Neben bekannteren Bands wie den 1981 gegründeten Front 242 oder dem dänischen Soloprojekt Leæther Strip sind auf der EBM-Compilation auch Gruppen vertreten, die hierzulande als Geheimtipp gelten dürften – so zum Beispiel das Brutal EBM-Projekt NordarR oder die Schweden Pouppee Fabrikk, die ebenfalls bereits seit den Achtzigern im Electro-Untergrund herumwerkeln.

Interessant ist der Vergleich zwischen den neueren Bands und den Godfathern des EBM allemal, denn hier treten nicht unwesentliche Unterschiede zutage: Sind aktuelle Releases vor allem auf Ohrwurm- und Tanztauglichkeit ausgelegt, klingen die alten Sachen noch sehr krude, sehr experimentell, man probierte sich und die Technik noch aus und war sich noch nicht ganz im klaren darüber, wie manche Beats zusammenpassen sollten.
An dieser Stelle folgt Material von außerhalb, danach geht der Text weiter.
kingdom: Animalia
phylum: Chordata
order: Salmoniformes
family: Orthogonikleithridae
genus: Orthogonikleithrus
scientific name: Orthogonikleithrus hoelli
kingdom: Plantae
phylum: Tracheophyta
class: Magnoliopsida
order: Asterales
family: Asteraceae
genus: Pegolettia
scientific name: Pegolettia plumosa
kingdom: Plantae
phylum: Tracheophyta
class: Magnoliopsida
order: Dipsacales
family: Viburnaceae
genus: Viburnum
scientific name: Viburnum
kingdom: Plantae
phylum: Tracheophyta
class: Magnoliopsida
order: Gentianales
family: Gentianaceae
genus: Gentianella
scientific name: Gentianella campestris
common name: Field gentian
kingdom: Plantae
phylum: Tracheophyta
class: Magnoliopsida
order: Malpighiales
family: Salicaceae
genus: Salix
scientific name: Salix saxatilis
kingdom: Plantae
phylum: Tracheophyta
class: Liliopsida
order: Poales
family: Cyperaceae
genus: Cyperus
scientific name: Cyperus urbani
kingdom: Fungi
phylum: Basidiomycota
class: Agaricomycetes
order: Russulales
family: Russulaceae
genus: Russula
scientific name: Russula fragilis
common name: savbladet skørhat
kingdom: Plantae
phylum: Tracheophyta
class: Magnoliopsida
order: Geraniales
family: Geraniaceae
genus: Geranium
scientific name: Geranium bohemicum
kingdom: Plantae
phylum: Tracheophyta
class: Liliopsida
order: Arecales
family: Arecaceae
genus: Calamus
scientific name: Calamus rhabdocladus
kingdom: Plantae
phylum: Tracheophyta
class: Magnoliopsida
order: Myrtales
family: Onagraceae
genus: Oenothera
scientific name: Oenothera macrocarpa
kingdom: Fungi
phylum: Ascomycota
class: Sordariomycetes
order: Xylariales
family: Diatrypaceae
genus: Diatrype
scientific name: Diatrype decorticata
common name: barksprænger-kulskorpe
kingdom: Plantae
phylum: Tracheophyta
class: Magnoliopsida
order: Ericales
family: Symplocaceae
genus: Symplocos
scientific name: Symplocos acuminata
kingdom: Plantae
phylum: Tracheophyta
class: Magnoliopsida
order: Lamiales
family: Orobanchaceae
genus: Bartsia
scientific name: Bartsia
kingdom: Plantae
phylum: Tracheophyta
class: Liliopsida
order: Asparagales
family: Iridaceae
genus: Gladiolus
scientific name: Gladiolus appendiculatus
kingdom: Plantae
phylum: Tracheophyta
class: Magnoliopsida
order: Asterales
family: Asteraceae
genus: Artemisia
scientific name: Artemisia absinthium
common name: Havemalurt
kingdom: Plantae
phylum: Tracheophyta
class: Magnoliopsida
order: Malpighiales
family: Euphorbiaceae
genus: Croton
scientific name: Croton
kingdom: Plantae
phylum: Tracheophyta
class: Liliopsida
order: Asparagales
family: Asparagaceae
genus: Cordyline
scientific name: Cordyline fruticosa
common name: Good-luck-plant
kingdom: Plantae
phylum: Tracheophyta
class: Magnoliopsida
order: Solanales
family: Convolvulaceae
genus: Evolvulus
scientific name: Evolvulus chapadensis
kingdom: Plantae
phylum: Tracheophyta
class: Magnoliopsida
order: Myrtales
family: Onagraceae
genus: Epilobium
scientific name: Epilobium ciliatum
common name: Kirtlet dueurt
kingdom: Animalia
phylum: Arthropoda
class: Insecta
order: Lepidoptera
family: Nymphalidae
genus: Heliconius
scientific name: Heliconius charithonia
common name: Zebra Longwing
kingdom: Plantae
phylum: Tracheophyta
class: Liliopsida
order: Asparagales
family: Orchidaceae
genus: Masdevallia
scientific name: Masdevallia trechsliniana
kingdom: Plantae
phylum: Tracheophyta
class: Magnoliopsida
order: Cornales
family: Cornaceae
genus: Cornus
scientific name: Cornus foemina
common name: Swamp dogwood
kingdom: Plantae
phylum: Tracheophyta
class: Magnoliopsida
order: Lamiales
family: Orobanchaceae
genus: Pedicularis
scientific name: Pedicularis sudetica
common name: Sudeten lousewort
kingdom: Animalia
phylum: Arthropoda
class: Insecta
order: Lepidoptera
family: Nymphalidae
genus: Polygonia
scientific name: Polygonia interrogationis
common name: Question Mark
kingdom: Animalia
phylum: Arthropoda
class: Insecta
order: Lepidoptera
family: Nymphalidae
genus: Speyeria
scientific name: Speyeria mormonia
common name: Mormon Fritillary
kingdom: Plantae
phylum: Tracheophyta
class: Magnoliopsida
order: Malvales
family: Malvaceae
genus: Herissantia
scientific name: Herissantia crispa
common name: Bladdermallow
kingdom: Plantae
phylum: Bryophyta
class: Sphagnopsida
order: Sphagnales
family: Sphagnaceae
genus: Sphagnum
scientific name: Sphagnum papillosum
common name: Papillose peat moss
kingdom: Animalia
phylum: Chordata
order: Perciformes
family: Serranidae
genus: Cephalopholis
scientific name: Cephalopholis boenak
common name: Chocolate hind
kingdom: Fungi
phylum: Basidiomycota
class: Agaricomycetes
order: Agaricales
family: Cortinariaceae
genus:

Wie üblich bei Out Of Line, dem Electro-Label unseres Vertrauens, wurde auch hier wieder so gut wie möglich Abwechslung ins Spiel gebracht. So stehen primitiv anmutende, aber dennoch mitreißende Tracks wie „Straight Jacket“ von Container 90 neben düster-bedrohlichen Electro-Beats Marke A Split Second, DAF rufen mit „Alle Gegen Alle“ zum kollektiven Massenindividualismus auf, während Vomito Negro, die übrigens seit dem Achtzigern durchweg aktiv sind, mit „Stay Alive V.2K10“, verzerrtem Gesang und Sozialkritik auf sich aufmerksam machen.

The Klinik machen ihrem Namen hier alle Ehre; kalt und verwirrend kommt „Quiet In The Room“ daher, ein starker Track nichtsdestotrotz, der aber zu den weniger Tanzflächen-tauglichen Songs der Platte gehört. Etwas zu minimalistisch für meinen Geschmack zeigen sich Jäger 90 mit „Wir Brauchen Kein Feuer (Flagge Zeigen)“, das wird aber spätestens bei Nordaar wieder ausgeglichen, die in „Craving“ einen faszinierend hypnotischen Beat untermischen. Ebenso überzeugen können Signal Aout 42 mit einem recht lässigen Beat und verzerrten Vocals, während Turnbull Acs in einem fast schon fröhlichen Rhythmus schwelgen und proklamieren: „We Can Drink Without Having Fun“. Was für ein Schlusswort.

Mit „EBM – The Compilation“ verschafft man sich einen interessanten Überblick über die Pioniere der alten Schule, ebenso wie über neuere Strömungen, die die älteren Stilmittel aufgreifen und New School mit Old School vermischen. Definitiv eine Kaufempfehlung für alle, die über den Tellerrand sehen wollen –das Booklet bietet außerdem noch Informationen zu jeder einzelnen Band, für Fans der Electronic Body Music ist die Platte also nahezu unverzichtbar.